▶ _TASK DIRECTIONS_
Please write out the text of the records below again, changing every "Produits" to "Products" and keeping everything else as it is. Leave the pictures out of your answer.

▶ _ENTRIES SUPPLIED_
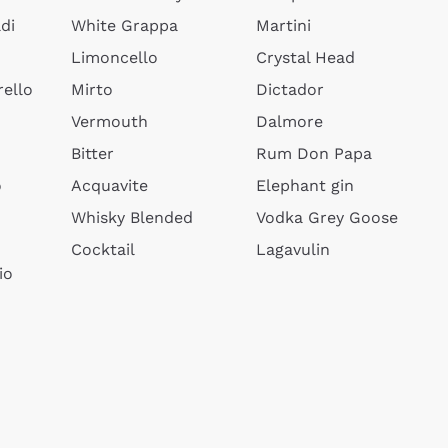
di
White Grappa
Martini
Limoncello
Crystal Head
ello
Mirto
Dictador
Vermouth
Dalmore
Bitter
Rum Don Papa
o
Acquavite
Elephant gin
Whisky Blended
Vodka Grey Goose
Cocktail
Lagavulin
io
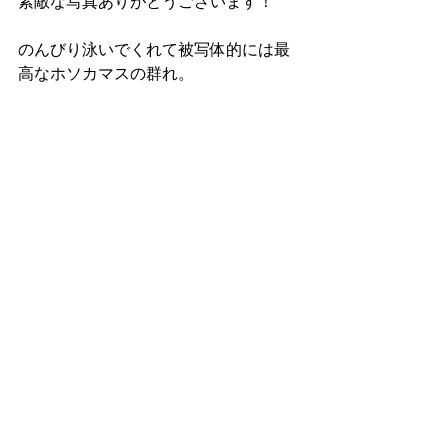
素敵な写真ありがとうございます！
のんびり泳いでくれて被写体的には最
高なホソカマスの群れ。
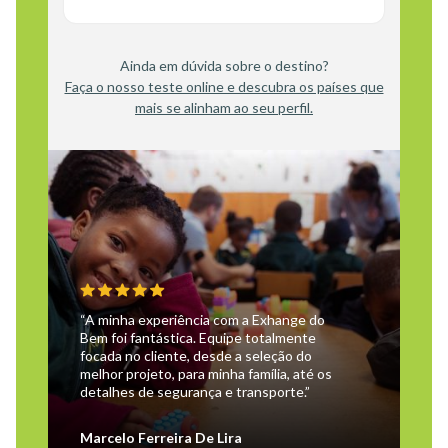
Ainda em dúvida sobre o destino?
Faça o nosso teste online e descubra os países que
mais se alinham ao seu perfil.
“A minha experiência com a Exhange do
Bem foi fantástica. Equipe totalmente
focada no cliente, desde a seleção do
melhor projeto, para minha família, até os
detalhes de segurança e transporte.”
Marcelo Ferreira De Lira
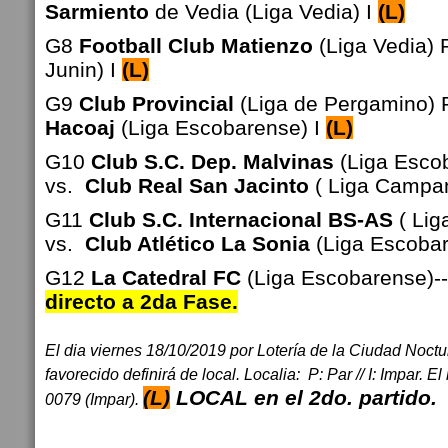
Sarmiento
de Vedia (Liga Vedia) I
(L)
G8
Football Club Matienzo
(Liga Vedia) 
Junin) I
(L)
G9
Club Provincial
(Liga de Pergamino) 
Hacoaj
(Liga Escobarense) I
(L)
G10
Club S.C. Dep. Malvinas
(Liga Esco
vs.
Club Real San Jacinto
( Liga Campa
G11
Club S.C. Internacional BS-AS
( Lig
vs.
Club Atlético La Sonia
(Liga Escobar
G12
La Catedral FC
(Liga Escobarense)
-
directo a 2da Fase.
El dia viernes 18/10/2019 por Lotería de la Ciudad Noctur
favorecido definirá de local. Localia: P: Par // I: Impar. 
(L)
LOCAL en el 2do. partido.
0079 (Impar).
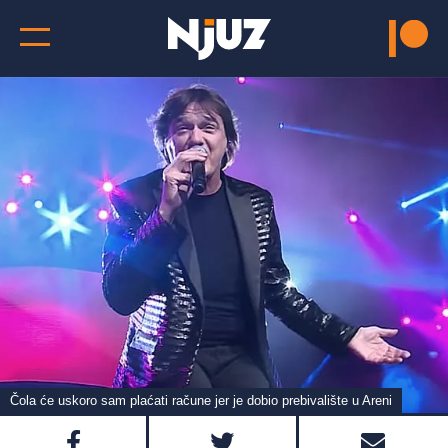
Čola će uskoro sam plaćati račune jer je dobio prebivalište u Areni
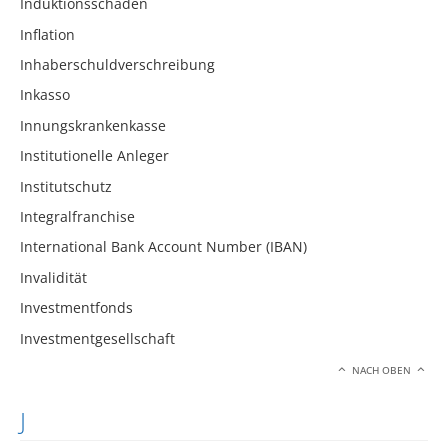
Induktionsschäden
Inflation
Inhaberschuldverschreibung
Inkasso
Innungskrankenkasse
Institutionelle Anleger
Institutschutz
Integralfranchise
International Bank Account Number (IBAN)
Invalidität
Investmentfonds
Investmentgesellschaft
NACH OBEN
J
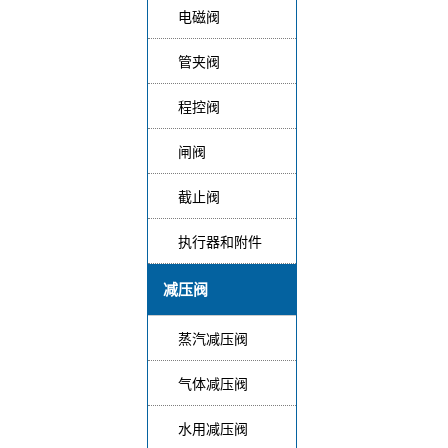
电磁阀
管夹阀
程控阀
闸阀
截止阀
执行器和附件
减压阀
蒸汽减压阀
气体减压阀
水用减压阀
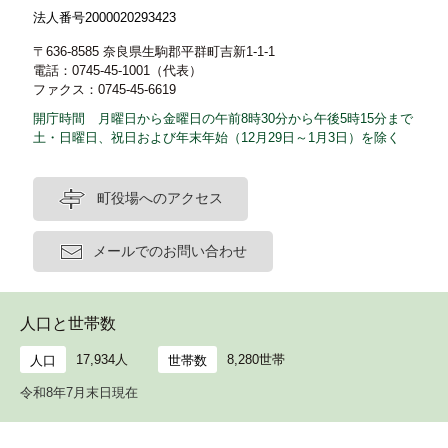
法人番号2000020293423
〒636-8585 奈良県生駒郡平群町吉新1-1-1
電話：0745-45-1001（代表）
ファクス：0745-45-6619
開庁時間 月曜日から金曜日の午前8時30分から午後5時15分まで
土・日曜日、祝日および年末年始（12月29日～1月3日）を除く
町役場へのアクセス
メールでのお問い合わせ
人口と世帯数
17,934人
8,280世帯
人口
世帯数
令和8年7月末日現在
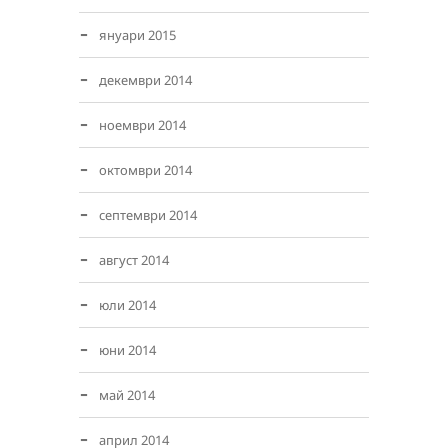
януари 2015
декември 2014
ноември 2014
октомври 2014
септември 2014
август 2014
юли 2014
юни 2014
май 2014
април 2014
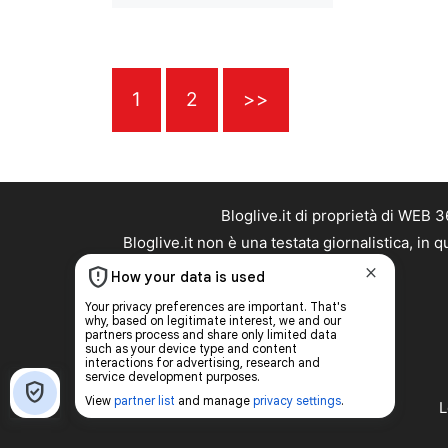
1
2
>>
Bloglive.it di proprietà di WEB
Bloglive.it non è una testata giornalistica, in
L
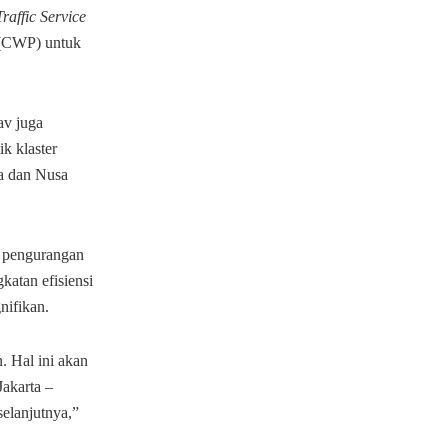
Traffic Service
(CWP) untuk
av juga
 klaster
a dan Nusa
a pengurangan
katan efisiensi
nifikan.
. Hal ini akan
Jakarta –
selanjutnya,”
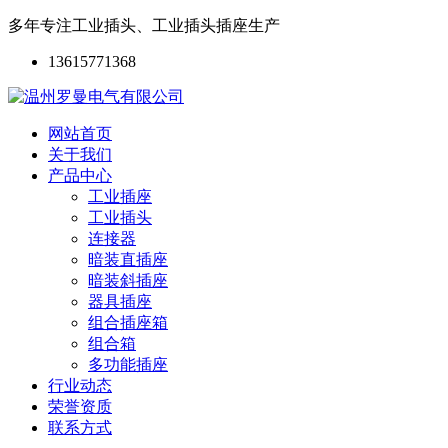
多年专注工业插头、工业插头插座生产
13615771368
网站首页
关于我们
产品中心
工业插座
工业插头
连接器
暗装直插座
暗装斜插座
器具插座
组合插座箱
组合箱
多功能插座
行业动态
荣誉资质
联系方式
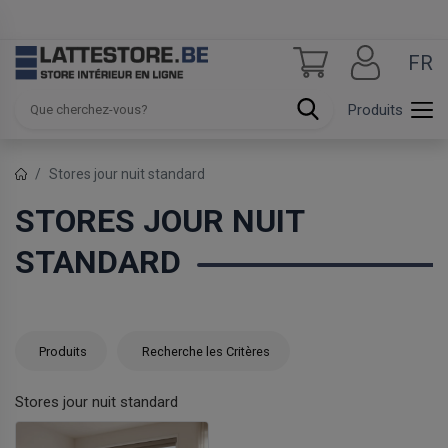
FR
Produits
Stores jour nuit standard
STORES JOUR NUIT
STANDARD
Produits
Recherche les Critères
Stores jour nuit standard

▶ _OUTPUT OF THE TASK_
di
White Grappa
Martini
Limoncello
Crystal Head
ello
Mirto
Dictador
Vermouth
Dalmore
Bitter
Rum Don Papa
o
Acquavite
Elephant gin
Whisky Blended
Vodka Grey Goose
Cocktail
Lagavulin
io
素敵な写真ありがとうございます！
のんびり泳いでくれて被写体的には最
高なホソカマスの群れ。
Ainda em dúvida sobre o destino?
Faça o nosso teste online e descubra os países que
mais se alinham ao seu perfil.
“A minha experiência com a Exhange do
Bem foi fantástica. Equipe totalmente
focada no cliente, desde a seleção do
melhor projeto, para minha família, até os
detalhes de segurança e transporte.”
Marcelo Ferreira De Lira
Sarmiento
de Vedia (Liga Vedia) I
(L)
G8
Football Club Matienzo
(Liga Vedia) 
Junin) I
(L)
G9
Club Provincial
(Liga de Pergamino) 
Hacoaj
(Liga Escobarense) I
(L)
G10
Club S.C. Dep. Malvinas
(Liga Esco
vs.
Club Real San Jacinto
( Liga Campa
G11
Club S.C. Internacional BS-AS
( Lig
vs.
Club Atlético La Sonia
(Liga Escobar
G12
La Catedral FC
(Liga Escobarense)
-
directo a 2da Fase.
El dia viernes 18/10/2019 por Lotería de la Ciudad Noctur
favorecido definirá de local. Localia: P: Par // I: Impar. 
(L)
LOCAL en el 2do. partido.
0079 (Impar).
Čola će uskoro sam plaćati račune jer je dobio prebivalište u Areni
Induktionsschäden
Inflation
Inhaberschuldverschreibung
Inkasso
Innungskrankenkasse
Institutionelle Anleger
Institutschutz
Integralfranchise
International Bank Account Number (IBAN)
Invalidität
Investmentfonds
Investmentgesellschaft
NACH OBEN
J
电磁阀
管夹阀
程控阀
闸阀
截止阀
执行器和附件
减压阀
蒸汽减压阀
气体减压阀
水用减压阀
法人番号2000020293423
〒636-8585 奈良県生駒郡平群町吉新1-1-1
電話：0745-45-1001（代表）
ファクス：0745-45-6619
開庁時間 月曜日から金曜日の午前8時30分から午後5時15分まで
土・日曜日、祝日および年末年始（12月29日～1月3日）を除く
町役場へのアクセス
メールでのお問い合わせ
人口と世帯数
17,934人
8,280世帯
人口
世帯数
令和8年7月末日現在
януари 2015
декември 2014
ноември 2014
октомври 2014
септември 2014
август 2014
юли 2014
юни 2014
май 2014
април 2014
1
2
>>
Bloglive.it di proprietà di WEB
Bloglive.it non è una testata giornalistica, in
L
Traffic Service
(CWP) untuk
av juga
 klaster
a dan Nusa
a pengurangan
katan efisiensi
nifikan.
. Hal ini akan
Jakarta –
selanjutnya,”
多年专注工业插头、工业插头插座生产
13615771368
网站首页
关于我们
产品中心
工业插座
工业插头
连接器
暗装直插座
暗装斜插座
器具插座
组合插座箱
组合箱
多功能插座
行业动态
荣誉资质
联系方式
FR
Products
Stores jour nuit standard
STORES JOUR NUIT
STANDARD
Products
Recherche les Critères
Stores jour nuit standard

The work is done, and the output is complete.